本文 =>
****************

労働契約・解雇・退職
(この法律違反の契約)
第13条 この法律で定める基準に達しない労働条件を定める労働契約は、そ
の部分については無効とする。この場合において、無効となった部分は、この
法律で定める基準による。
(契約期間等)
第14条 労働契約は、期間の定めのないものを除き、一定の事業の完了に必
要な期間を定めるもののほかは、3年(次の各号のいずれかに該当する労働
契約にあっては、5年)を超える期間について締結してはならない。
1.専門的な知識、技術又は経験(以下この号において「専門的知識等」とい
う。)であって高度のものとして厚生労働大臣が定める基準に該当する専門的
知識等を有する労働者(当該高度の専門的知識等を必要とする業務に就く者
に限る。)との間に締結される労働契約
2.満60歳以上の労働者との間に締結される労働契約(前号に掲げる労働契
約を除く。)
2 厚生労働大臣は、期間の定めのある労働契約の締結時及び当該労働契
約の期間の満了時において労働者と使用者との間に紛争が生ずることを未然
に防止するため、使用者が講ずべき労働契約の期間の満了に係る通知に関
する事項その他必要な事項についての基準を定めることができる。
3 行政官庁は、前項の基準に関し、期間の定めのある労働契約を締結する
使用者に対し、必要な助言及び指導を行うことができる。
(労働条件の明示)
第15条 使用者は、労働契約の締結に際し、労働者に対して賃金、労働時間
その他の労働条件を明示しなければならない。この場合において、賃金及び
労働時間に関する事項その他の厚生労働省令で定める事項については、厚
生労働省令で定める方法により明示しなければならない。
2 前項の規定によって明示された労働条件が事実と相違する場合において
は、労働者は、即時に労働契約を解除することができる。
3 前項の場合、就業のために住居を変更した労働者が、契約解除の日から
14日以内に帰郷する場合においては、使用者は、必要な旅費を負担しなけれ
ばならない。
(解雇)
第18条の2 解雇は、客観的に合理的な理由を欠き、社会通念上相当である
と認められない場合は、その権利を濫用したものとして、無効とする。
(解雇制限)

****************

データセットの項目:

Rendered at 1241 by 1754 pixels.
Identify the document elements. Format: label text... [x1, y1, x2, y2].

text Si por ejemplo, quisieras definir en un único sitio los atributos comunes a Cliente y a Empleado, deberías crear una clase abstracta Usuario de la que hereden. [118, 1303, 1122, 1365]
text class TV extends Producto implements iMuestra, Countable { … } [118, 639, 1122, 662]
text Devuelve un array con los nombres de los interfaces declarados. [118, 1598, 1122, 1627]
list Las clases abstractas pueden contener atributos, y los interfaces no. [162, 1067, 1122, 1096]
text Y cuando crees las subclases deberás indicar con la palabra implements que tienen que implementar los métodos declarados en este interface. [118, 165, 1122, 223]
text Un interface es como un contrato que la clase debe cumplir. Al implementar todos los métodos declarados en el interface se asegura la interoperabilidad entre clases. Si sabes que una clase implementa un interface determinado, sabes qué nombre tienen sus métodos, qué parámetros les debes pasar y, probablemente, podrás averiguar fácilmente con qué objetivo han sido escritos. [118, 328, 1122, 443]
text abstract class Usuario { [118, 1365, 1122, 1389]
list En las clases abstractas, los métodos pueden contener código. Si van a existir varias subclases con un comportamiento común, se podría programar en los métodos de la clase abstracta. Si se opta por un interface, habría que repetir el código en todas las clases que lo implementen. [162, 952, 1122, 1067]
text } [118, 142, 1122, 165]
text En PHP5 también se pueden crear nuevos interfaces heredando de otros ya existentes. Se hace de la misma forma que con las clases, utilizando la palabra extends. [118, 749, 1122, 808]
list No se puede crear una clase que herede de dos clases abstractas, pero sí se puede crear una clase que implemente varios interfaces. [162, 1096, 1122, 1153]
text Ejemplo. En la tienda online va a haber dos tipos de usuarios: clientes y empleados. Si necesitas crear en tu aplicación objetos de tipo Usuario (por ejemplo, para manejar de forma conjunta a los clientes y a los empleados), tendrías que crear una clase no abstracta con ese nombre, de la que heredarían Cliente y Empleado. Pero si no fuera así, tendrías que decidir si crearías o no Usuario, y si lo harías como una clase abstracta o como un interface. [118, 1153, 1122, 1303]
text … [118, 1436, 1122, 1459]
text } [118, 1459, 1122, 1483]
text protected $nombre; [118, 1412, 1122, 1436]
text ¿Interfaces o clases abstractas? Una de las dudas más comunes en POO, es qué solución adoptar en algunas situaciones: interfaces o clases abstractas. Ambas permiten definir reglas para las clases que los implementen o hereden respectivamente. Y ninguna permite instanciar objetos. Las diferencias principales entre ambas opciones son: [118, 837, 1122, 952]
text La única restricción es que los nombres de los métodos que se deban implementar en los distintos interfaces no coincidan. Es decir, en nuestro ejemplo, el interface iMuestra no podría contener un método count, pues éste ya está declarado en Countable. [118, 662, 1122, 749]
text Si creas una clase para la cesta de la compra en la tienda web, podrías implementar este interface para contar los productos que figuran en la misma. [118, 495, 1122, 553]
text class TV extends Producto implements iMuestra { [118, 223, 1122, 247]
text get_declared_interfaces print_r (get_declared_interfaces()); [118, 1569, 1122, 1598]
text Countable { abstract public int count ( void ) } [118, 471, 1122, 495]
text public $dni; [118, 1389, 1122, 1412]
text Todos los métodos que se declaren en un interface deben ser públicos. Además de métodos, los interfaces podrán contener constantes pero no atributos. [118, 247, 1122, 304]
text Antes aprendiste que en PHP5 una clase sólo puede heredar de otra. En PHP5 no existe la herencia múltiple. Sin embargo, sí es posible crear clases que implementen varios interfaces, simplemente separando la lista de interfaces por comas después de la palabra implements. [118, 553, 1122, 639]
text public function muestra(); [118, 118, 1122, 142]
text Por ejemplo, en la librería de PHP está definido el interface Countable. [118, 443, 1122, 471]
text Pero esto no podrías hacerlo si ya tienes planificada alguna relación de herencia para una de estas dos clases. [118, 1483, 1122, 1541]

****************

課題 =>
A - 労働契約・解雇・退職の条文によると、明示された労働条件が事実と異なる場合、労働者は何ができるか。
B - 労働契約・解雇・退職の条文を、途切れた箇所から続けて書き進めてください。
項目は労働契約・解雇・退職の条文とは別の資料である。

各課題の解答 =>
A - 即時に労働契約を解除することができる。

B -
第19条 使用者は、労働者が業務上負傷し、又は疾病にかかり療養のために
休業する期間及びその後30日間並びに産前産後の女性が第65条の規定によ
って休業する期間及びその後30日間は、解雇してはならない。ただし、使用者
が、第81条の規定によって打切補償を支払う場合又は天災事変その他やむ
を得ない事由のために事業の継続が不可能となった場合においては、この限
りでない。
2 前項但書後段の場合においては、その事由について行政官庁の認定を受
けなければならない。
(解雇の予告)
第20条 使用者は、労働者を解雇しようとする場合においては、少くとも30日
前にその予告をしなければならない。30日前に予告をしない使用者は、30日
分以上の平均賃金を支払わなければならない。但し、天災事変その他やむを
得ない事由のために事業の継続が不可能となった場合又は労働者の責に帰
すべき事由に基いて解雇する場合においては、この限りでない。
2 前項の予告の日数は、1日について平均賃金を支払つた場合において
は、その日数を短縮することができる。
3 前条第2項の規定は、第1項但書の場合にこれを準用する。
(退職時等の証明)
第22条 労働者が、退職の場合において、使用期間、業務の種類、その事業
における地位、賃金又は退職の事由(退職の事由が解雇の場合にあっては、
その理由を含む。)について証明書を請求した場合においては、使用者は、遅
滞なくこれを交付しなければならない。
2 労働者が、第20条第1項の解雇の予告がされた日から退職の日までの間
において、当該解雇の理由について証明書を請求した場合においては、使用
者は、遅滞なくこれを交付しなければならない。ただし、解雇の予告がされた
日以後に労働者が当該解雇以外の事由により退職した場合においては、使
用者は、当該退職の日以後、これを交付することを要しない。
3 前2項の証明書には、労働者の請求しない事項を記入してはならない。
4 使用者は、あらかじめ第三者と謀り、労働者の就業を妨げることを目的とし
て、労働者の国籍、信条、社会的身分若しくは労働組合運動に関する通信を
し、又は第1項及び第2項の証明書に秘密の記号を記入してはならない。